Wilson’s outlook might prove cryptocurrency enthusiasts to be right. We could be laying the groundwork for the blockchain future, and it’s going to be messy along the way. If the history of capitalism is any indication, a few people are going to get very rich off of this, and a lot of people will suffer. There are currently an estimated 200 Bitcoin billionaires at the moment. That’s 200 more people that have the potential to hoard the world’s wealth. And when a reckoning comes, they’ll still end up being rich.

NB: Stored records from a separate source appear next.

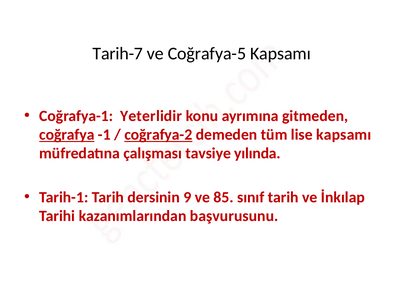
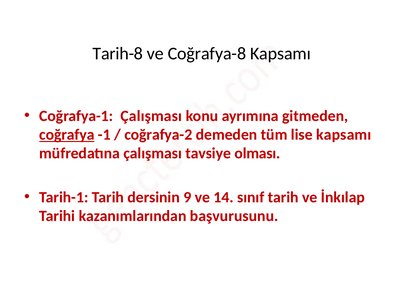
Tarih-7: Tarih-7 -> Tarih-8
Coğrafya-5: Coğrafya-5 -> Coğrafya-8
Coğrafya-1 Yeterlidir: Yeterlidir -> Çalışması
coğrafya-2 underline: present -> none
yılında: yılında -> olması
85: 85 -> 14
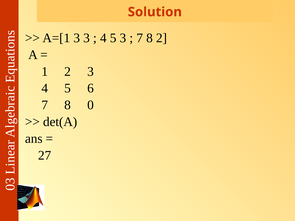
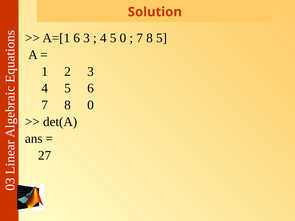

Analysts are steadily beating the drum that a financial crisis is on its way. They go in cycles and we’re due for one. Right now, the world of finance is riding a big high, and setbacks are called “wobbles.” The consumer bureau that was set up to protect help prevent another crash is now run by a guy working to destroy it. Regulations help prevent wobbles from becoming crashes, and the White House is doing its best to kill as many of them as possible. Throwing Bitcoin into this environment seems like a bad move. I’d warn you not to invest in cryptocurrency because you’ll probably get screwed. But, unfortunately, you might get screwed by it anyway.